Been through this myself with a small garden studio setup. Summer's deceptive — you get brilliant sunshine and think you're sorted, then January hits and reality bites.
My array looks decent on paper (4kW nominal) but winter output drops to about 20% of summer figures. Panel angle matters loads in the UK — had mine too flat initially, which murdered winter generation. Steeper tilt helps but you lose some summer output. It's a compromise.
The real eye-opener was battery sizing. I reckoned 10kWh would handle everything, but that assumes decent daily generation. Winter means you're essentially living off stored energy and whatever trickle charge the panels manage. On grey weeks, you're running the backup generator whether you like it or not.
What works for my setup:
- Oversize the array relative to summer needs (counterintuitive but necessary)

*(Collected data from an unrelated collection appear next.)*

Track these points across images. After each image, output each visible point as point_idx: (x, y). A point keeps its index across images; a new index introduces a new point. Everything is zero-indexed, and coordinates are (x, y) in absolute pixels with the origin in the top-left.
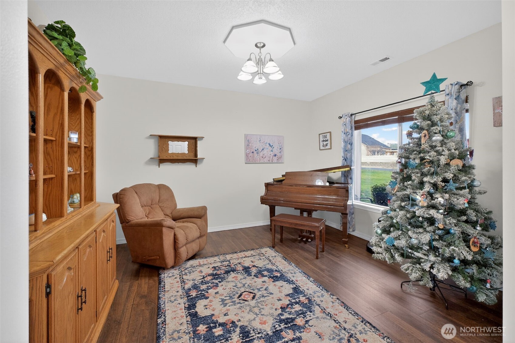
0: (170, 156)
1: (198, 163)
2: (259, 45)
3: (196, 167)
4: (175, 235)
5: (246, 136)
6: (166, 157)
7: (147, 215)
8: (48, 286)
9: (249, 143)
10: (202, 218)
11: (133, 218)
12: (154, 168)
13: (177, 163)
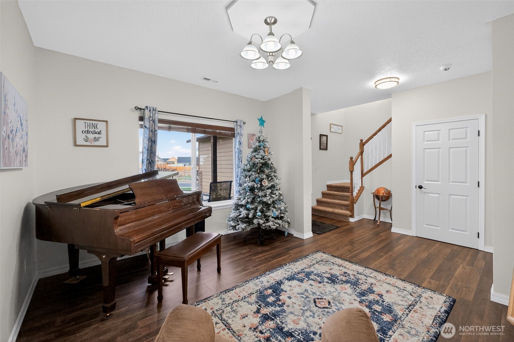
2: (269, 20)
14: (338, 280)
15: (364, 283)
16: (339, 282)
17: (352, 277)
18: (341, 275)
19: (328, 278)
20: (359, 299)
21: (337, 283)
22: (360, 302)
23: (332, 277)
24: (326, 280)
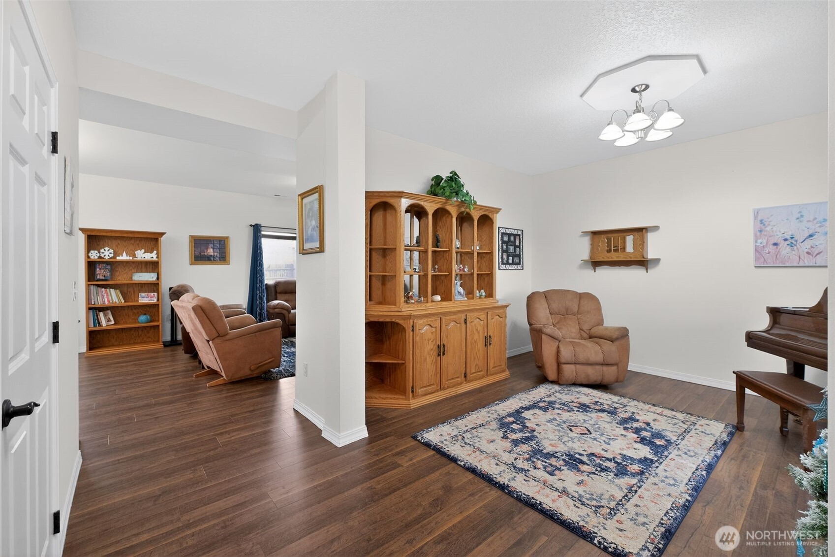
0: (609, 257)
1: (649, 266)
2: (637, 89)
3: (647, 272)
4: (558, 347)
5: (756, 213)
6: (603, 258)
7: (556, 323)
8: (413, 327)
9: (764, 225)
10: (614, 342)
11: (535, 322)
12: (589, 272)
13: (618, 267)
14: (564, 460)
15: (521, 453)
16: (562, 455)
17: (539, 464)
18: (560, 469)
19: (583, 463)
20: (535, 433)
21: (565, 453)
22: (535, 431)
23: (576, 465)
24: (585, 459)
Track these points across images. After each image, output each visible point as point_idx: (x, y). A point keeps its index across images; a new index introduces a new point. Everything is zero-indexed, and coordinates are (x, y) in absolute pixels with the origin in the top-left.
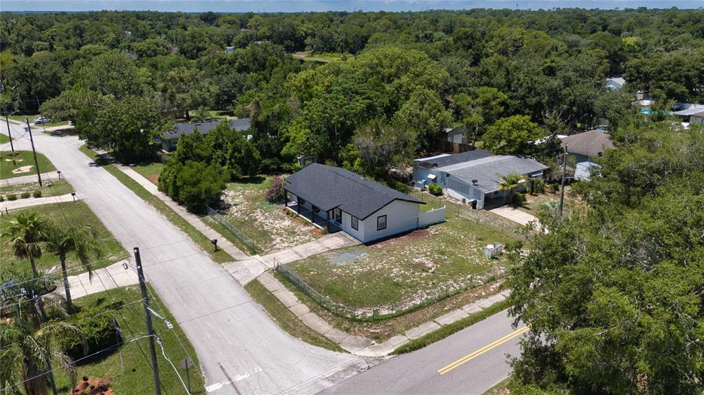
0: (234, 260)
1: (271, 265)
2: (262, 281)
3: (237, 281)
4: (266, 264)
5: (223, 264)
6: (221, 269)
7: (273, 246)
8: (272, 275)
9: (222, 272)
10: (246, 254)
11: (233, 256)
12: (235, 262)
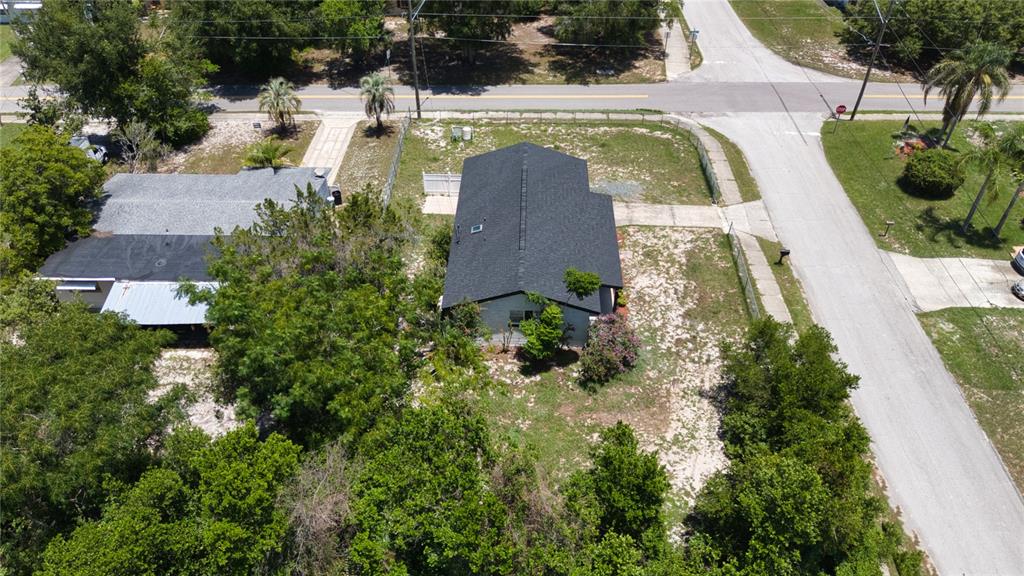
0: (760, 240)
1: (715, 209)
2: (738, 196)
3: (766, 208)
4: (721, 215)
5: (776, 240)
6: (781, 234)
7: (696, 240)
8: (723, 198)
9: (781, 228)
10: (739, 240)
11: (757, 244)
12: (758, 235)
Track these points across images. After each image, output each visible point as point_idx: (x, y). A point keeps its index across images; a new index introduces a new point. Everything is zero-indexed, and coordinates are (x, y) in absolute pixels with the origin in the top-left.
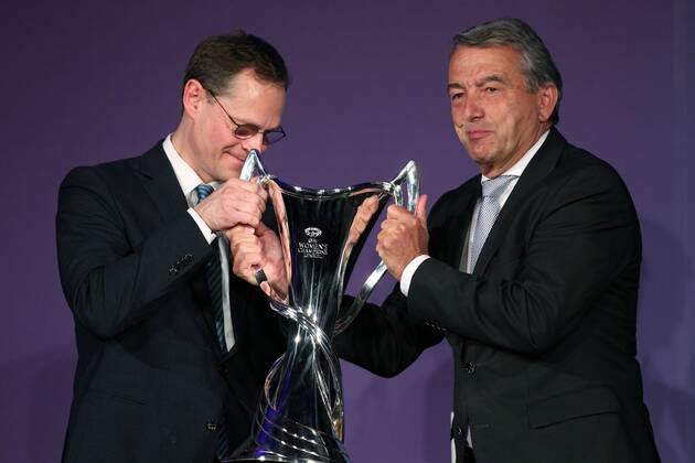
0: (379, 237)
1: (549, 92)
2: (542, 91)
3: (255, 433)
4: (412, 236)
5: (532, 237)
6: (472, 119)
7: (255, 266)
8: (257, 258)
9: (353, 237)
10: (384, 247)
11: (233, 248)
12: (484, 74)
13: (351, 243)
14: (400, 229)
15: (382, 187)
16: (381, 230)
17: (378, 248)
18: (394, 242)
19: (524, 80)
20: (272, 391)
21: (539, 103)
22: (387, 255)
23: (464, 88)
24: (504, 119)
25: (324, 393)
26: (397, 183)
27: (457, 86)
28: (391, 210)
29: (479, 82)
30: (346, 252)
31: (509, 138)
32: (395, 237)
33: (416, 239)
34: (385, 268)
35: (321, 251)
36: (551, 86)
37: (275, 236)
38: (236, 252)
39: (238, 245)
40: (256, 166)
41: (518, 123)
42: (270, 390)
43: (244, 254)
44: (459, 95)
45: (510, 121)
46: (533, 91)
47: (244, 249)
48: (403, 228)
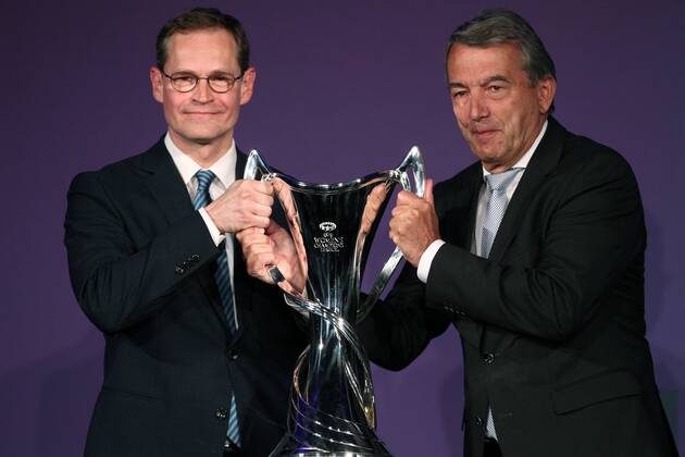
0: (392, 224)
1: (548, 84)
2: (542, 84)
3: (292, 429)
4: (425, 221)
5: (548, 228)
6: (479, 119)
7: (270, 265)
8: (270, 257)
9: (365, 226)
10: (398, 233)
11: (244, 250)
12: (488, 74)
13: (365, 233)
14: (414, 215)
15: (388, 174)
16: (392, 217)
17: (392, 234)
18: (409, 228)
19: (524, 76)
20: (302, 386)
21: (539, 94)
22: (402, 241)
23: (467, 87)
24: (509, 118)
25: (354, 383)
26: (403, 170)
27: (460, 85)
28: (401, 196)
29: (482, 82)
30: (361, 242)
31: (516, 135)
32: (409, 222)
33: (430, 223)
34: (401, 254)
35: (337, 245)
36: (550, 79)
37: (286, 234)
38: (248, 253)
39: (249, 247)
40: (259, 165)
41: (522, 120)
42: (300, 385)
43: (256, 255)
44: (461, 94)
45: (515, 119)
46: (533, 86)
47: (255, 249)
48: (416, 213)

- Size battery for 3-5 days autonomy minimum
- Accept that winter = minimal margin for error
- Backup power is essential, not optional
Running Victron kit with a small Fogstar system here, and I've learned to be realistic about usage in winter. Heavy loads during daylight only, minimise heating, that sort of thing.
Depends on what "office" actually means though — are we talking occasional desk work or running workshop equipment? That changes everything. And your location matters (Scottish winters are brutal compared to South Coast).
What's your current thinking? Panel size, battery capacity, usage profile? That'll help folks give decent advice.